Frage: Herr Bremer, viele Anleger setzen auf Anwälte, um ihr Geld zurückzubekommen. Ist das wirklich der richtige Weg?
Thomas Bremer: In vielen Fällen leider nicht. Ich sehe immer wieder, dass bestimmte Kanzleien vor allem auf Mandantengewinnung aus sind. Sie fordern zunächst hohe Vorschüsse, versprechen den Anlegern das Blaue vom Himmel – und liefern dann kaum Ergebnisse. Der Mandant bleibt am Ende nicht nur auf seinem verlorenen Geld sitzen, sondern hat auch noch Anwaltskosten bezahlt, die ihm nichts gebracht haben.

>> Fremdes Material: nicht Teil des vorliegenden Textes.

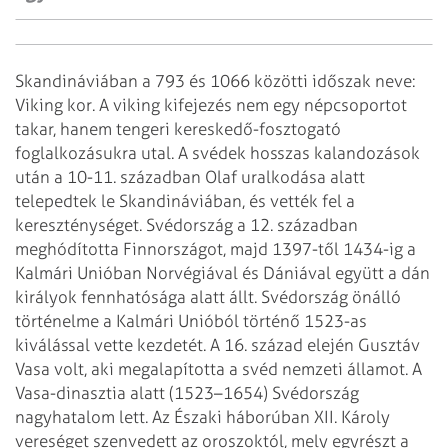
Skandináviában a 793 és 1066 közötti időszak neve:
Viking kor. A viking kifejezés nem egy népcsoportot
takar, hanem tengeri kereskedő-fosztogató
foglalkozásukra utal. A svédek hosszas kalandozások
után a 10-11. században Olaf uralkodása alatt
telepedtek le Skandináviában, és vették fel a
kereszténységet. Svédország a 12. században
meghódította Finnországot, majd 1397-től 1434-ig a
Kalmári Unióban Norvégiával és Dániával együtt a dán
királyok fennhatósága alatt állt. Svédország önálló
történelme a Kalmári Unióból történő 1523-as
kiválással vette kezdetét. A 16. század elején Gusztáv
Vasa volt, aki megalapította a svéd nemzeti államot. A
Vasa-dinasztia alatt (1523–1654) Svédország
nagyhatalom lett. Az Északi háborúban XII. Károly
vereséget szenvedett az oroszoktól, mely egyrészt a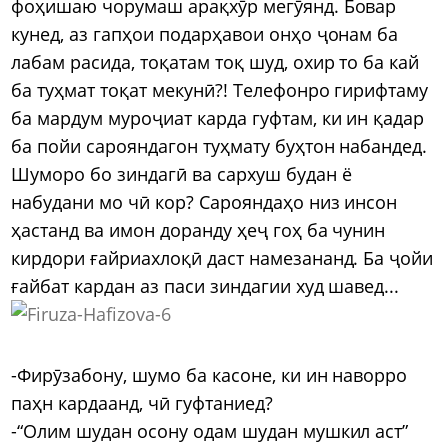
фоҳишаю чорумаш арақхӯр мегӯянд. Бовар
кунед, аз гапҳои подарҳавои онҳо ҷонам ба
лабам расида, тоқатам тоқ шуд, охир то ба кай
ба туҳмат тоқат мекунӣ?! Телефонро гирифтаму
ба мардум муроҷиат карда гуфтам, ки ин қадар
ба пойи сарояндагон туҳмату буҳтон набандед.
Шуморо бо зиндагӣ ва сархуш будан ё
набудани мо чӣ кор? Сарояндаҳо низ инсон
ҳастанд ва имон доранду ҳеҷ гоҳ ба чунин
кирдори ғайриахлоқӣ даст намезананд. Ба ҷойи
ғайбат кардан аз паси зиндагии худ шавед...
-Фирӯзабону, шумо ба касоне, ки ин наворро
паҳн кардаанд, чӣ гуфтаниед?
-“Олим шудан осону одам шудан мушкил аст”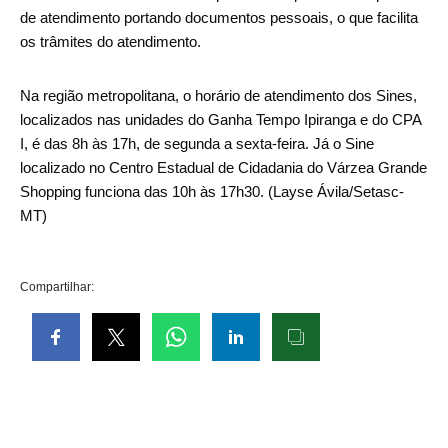
de atendimento portando documentos pessoais, o que facilita
os trâmites do atendimento.
Na região metropolitana, o horário de atendimento dos Sines,
localizados nas unidades do Ganha Tempo Ipiranga e do CPA
I, é das 8h às 17h, de segunda a sexta-feira. Já o Sine
localizado no Centro Estadual de Cidadania do Várzea Grande
Shopping funciona das 10h às 17h30. (Layse Ávila/Setasc-
MT)
Compartilhar: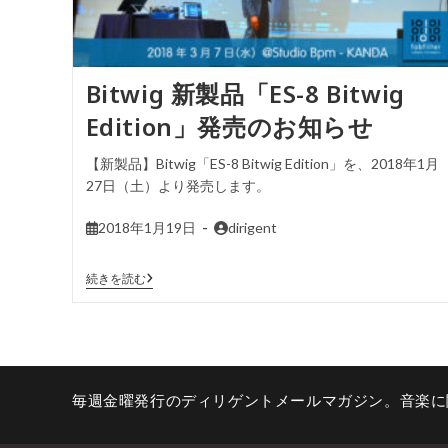
Bitwig 新製品「ES-8 Bitwig
Edition」発売のお知らせ
【新製品】Bitwig「ES-8 Bitwig Edition」を、2018年1月
27日（土）より発売します。
2018年1月19日
dirigent
続きを読む
毎週金曜発行のディリゲントメールマガジン。音楽に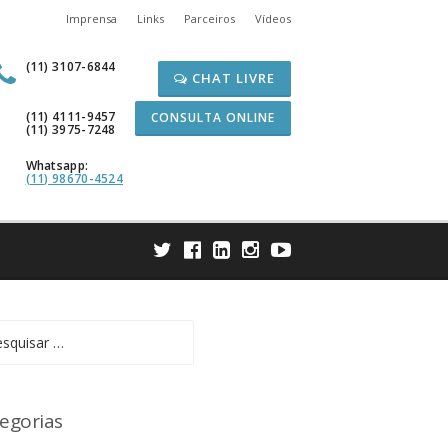
Imprensa
Links
Parceiros
Vídeos
(11) 3107-6844
CHAT LIVRE
(11) 4111-9457
CONSULTA ONLINE
(11) 3975-7248
Whatsapp:
(11) 98670-4524
uisar
egorias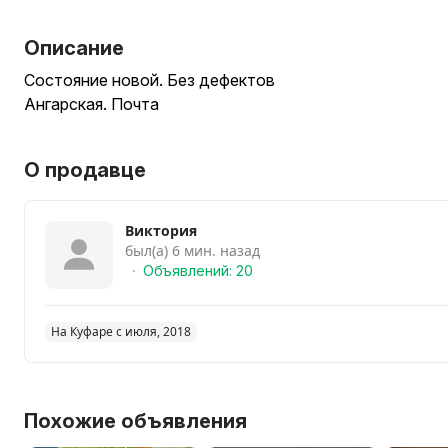
Описание
Состояние новой. Без дефектов
Ангарская. Почта
О продавце
Виктория
был(а) 6 мин. назад
Объявлений: 20
На Куфаре с июля, 2018
Похожие объявления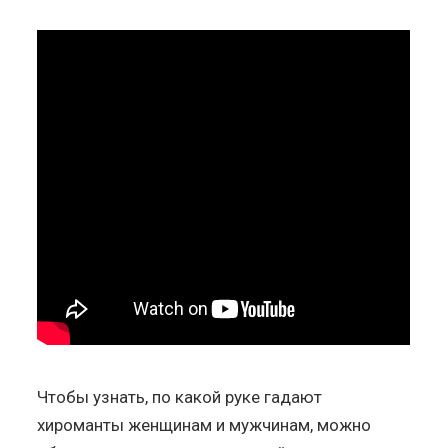
Чтобы узнать, по какой руке гадают
хироманты женщинам и мужчинам, можно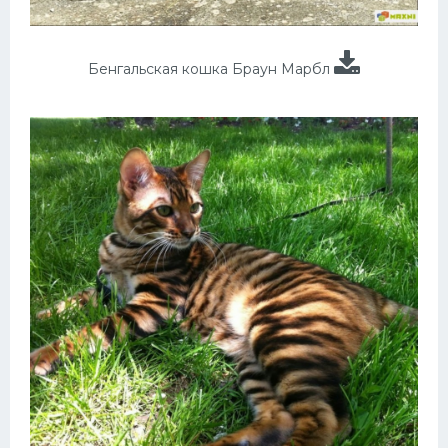
Бенгальская кошка Браун Марбл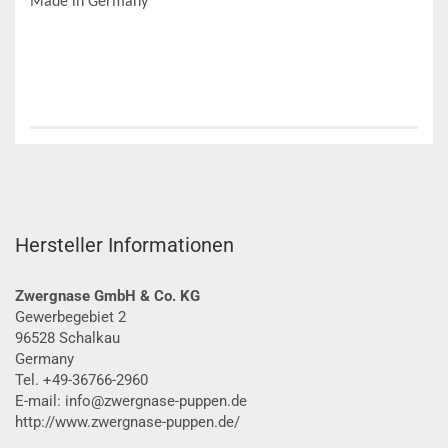
Made in Germany
Hersteller Informationen
Zwergnase GmbH & Co. KG
Gewerbegebiet 2
96528 Schalkau
Germany
Tel. +49-36766-2960
E-mail: info@zwergnase-puppen.de
http://www.zwergnase-puppen.de/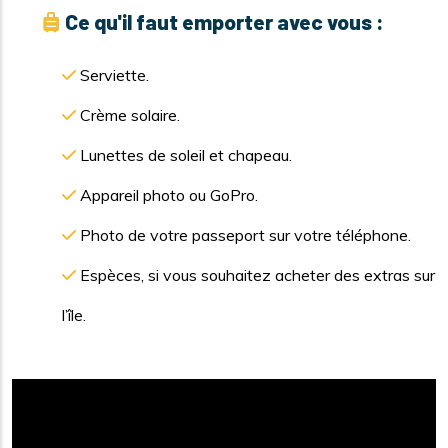
Ce qu'il faut emporter avec vous :
Serviette.
Crème solaire.
Lunettes de soleil et chapeau.
Appareil photo ou GoPro.
Photo de votre passeport sur votre téléphone.
Espèces, si vous souhaitez acheter des extras sur
l’île.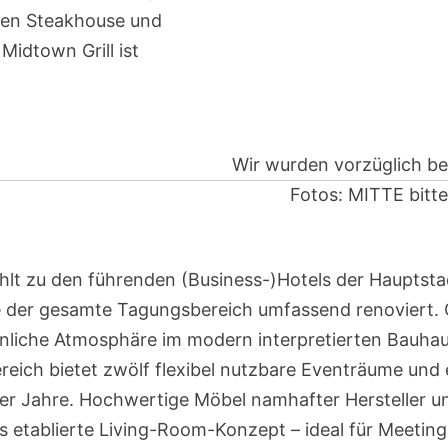
hen Steakhouse und
Midtown Grill ist
Wir wurden vorzüglich be
Fotos: MITTE bitte
lt zu den führenden (Business-)Hotels der Hauptsta
 der gesamte Tagungsbereich umfassend renoviert. 
hnliche Atmosphäre im modern interpretierten Bauhaus
eich bietet zwölf flexibel nutzbare Eventräume und 
er Jahre. Hochwertige Möbel namhafter Hersteller u
s etablierte Living-Room-Konzept – ideal für Meeting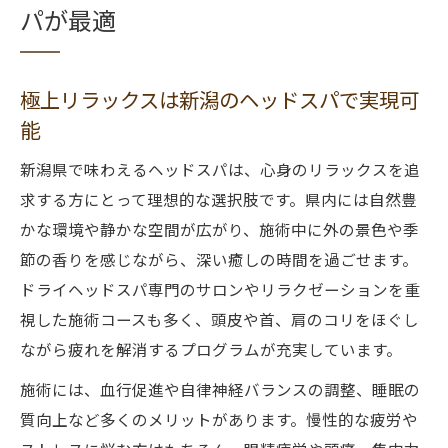
パが最適
極上リラックスは新潟のヘッドスパで実現可
能
新潟県で味わえるヘッドスパは、心身のリラックスを追
求する方にとって理想的な選択肢です。県内には自然豊
かな環境や静かな空間が広がり、施術中に外の景色や季
節の香りを感じながら、深い癒しの時間を過ごせます。
ドライヘッドスパ専門のサロンやリラクゼーションを重
視した施術コースも多く、頭皮や首、肩のコリをほぐし
ながら疲れを解消するプログラムが充実しています。
施術には、血行促進や自律神経バランスの調整、睡眠の
質向上など多くのメリットがあります。慢性的な疲労や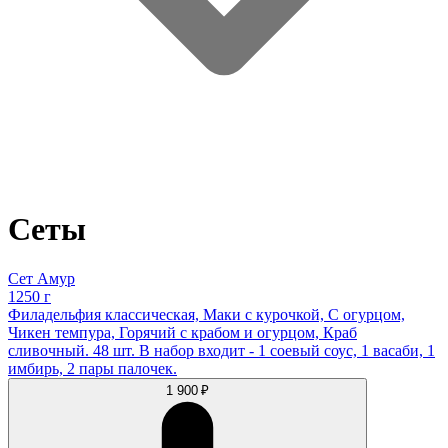
Сеты
Сет Амур
1250 г
Филадельфия классическая, Маки с курочкой, С огурцом,
Чикен темпура, Горячий с крабом и огурцом, Краб
сливочный. 48 шт. В набор входит - 1 соевый соус, 1 васаби, 1
имбирь, 2 пары палочек.
1 900 ₽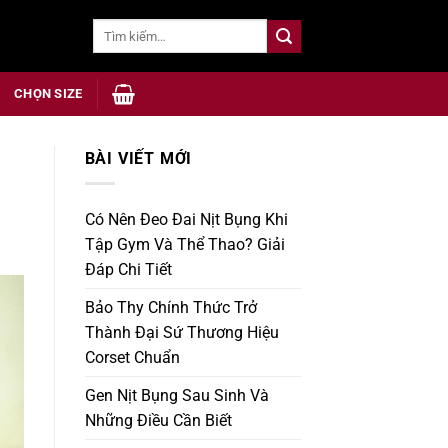
Tìm
kiếm:
CHỌN SIZE
BÀI VIẾT MỚI
Có Nên Đeo Đai Nịt Bụng Khi
Tập Gym Và Thể Thao? Giải
Đáp Chi Tiết
Bảo Thy Chính Thức Trở
Thành Đại Sứ Thương Hiệu
Corset Chuẩn
Gen Nịt Bụng Sau Sinh Và
Những Điều Cần Biết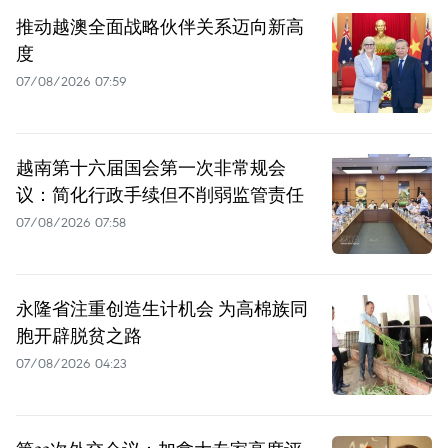
推动越澳全面战略伙伴关系迈向新高
度
07/08/2026 07:59
越南第十六届国会第一次非常规会
议：简化行政手续但不削弱监管责任
07/08/2026 07:58
永隆省注重创造生计机会 为高棉族同
胞开辟脱贫之路
07/08/2026 04:23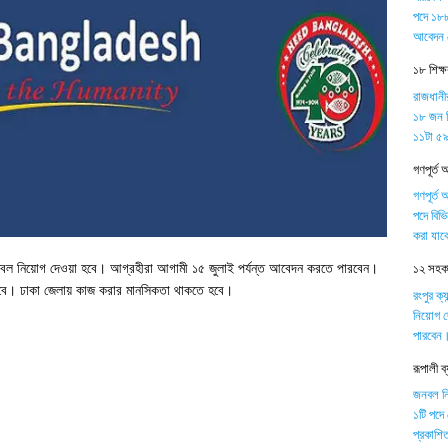
পদে ১৮৮
আবেদন 
১৮ শিক্
রাজধানী
১৮ জন শ
১১টা ৫৯ 
গণপূর্ত 
গণপূর্ত 
পদে বিভ
করা যাব
ে জনবল নিয়োগ দেওয়া হবে। আগ্রহীরা আগামী ১৫ জুলাই পর্যন্ত আবেদন করতে পারবেন।
১২ সহকার
 হবে। ঢাকা জেলায় কাজ করার মানসিকতা থাকতে হবে।
রংপুর ক্
নিয়োগ দ
পারবেন
রূপালী 
জনবল নিয়
১টি পদে
প্রকাশিত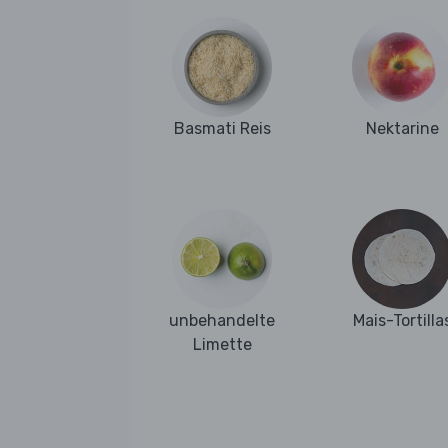
Basmati Reis
Nektarine
unbehandelte
Mais-Tortilla
Limette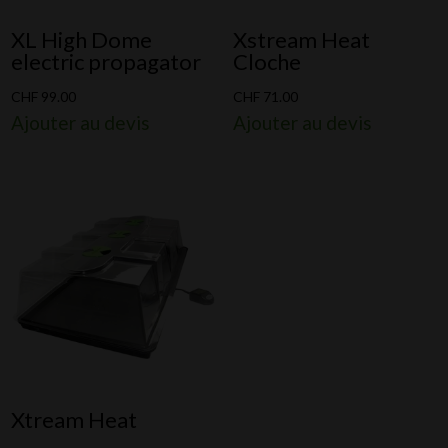
XL High Dome
Xstream Heat
electric propagator
Cloche
CHF
99.00
CHF
71.00
Ajouter au devis
Ajouter au devis
Xtream Heat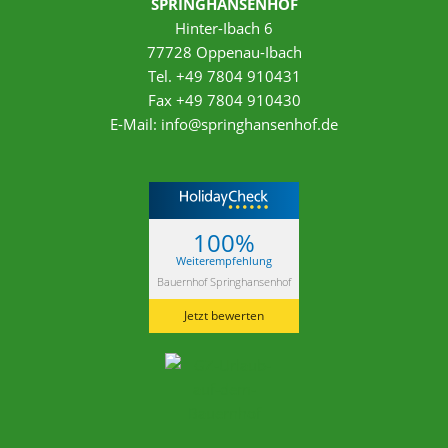
SPRINGHANSENHOF
Hinter-Ibach 6
77728 Oppenau-Ibach
Tel. +49 7804 910431
Fax +49 7804 910430
E-Mail:
info@springhansenhof.de
100%
Weiterempfehlung
Bauernhof Springhansenhof
Jetzt bewerten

Frage: Welche Methoden setzen diese Kanzleien ein?
Bremer: Ein beliebter Trick ist, die Mandanten in sogenannte KapMuG-Verfahren (Kapitalanleger-Musterverfahren) zu lotsen. Diese Verfahren klingen erstmal gut – sie sollen den geschädigten Anlegern helfen, indem sie Ansprüche bündeln. In Wahrheit profitieren aber oft nur die Kanzleien davon.
Der Anleger zahlt kräftig ein, muss jahrelang auf eine Entscheidung warten und hat am Ende oft nichts davon. Es geht hier in erster Linie ums Geldverdienen für die Anwälte, nicht um effektive Hilfe für die Anleger.
Frage: Gibt es noch andere fragwürdige Praktiken?
Bremer: Ja, besonders dreist sind Kanzleien, die einfach ein Standardschreiben an die DEGAG schicken und dafür bis zu 2.000 Euro Vorschuss kassieren.
Dieses Schreiben ist inhaltlich immer gleich, es werden nur Name, Summe und Vertragsnummer ausgetauscht. Das bringt dem Anleger rein gar nichts! Ich bin überzeugt, dass bei der DEGAG täglich Waschkörbe voller solcher Briefe eingehen – und die landen dann einfach im Papierkorb.
Frage: Warum fallen trotzdem so viele Anleger auf solche Angebote herein?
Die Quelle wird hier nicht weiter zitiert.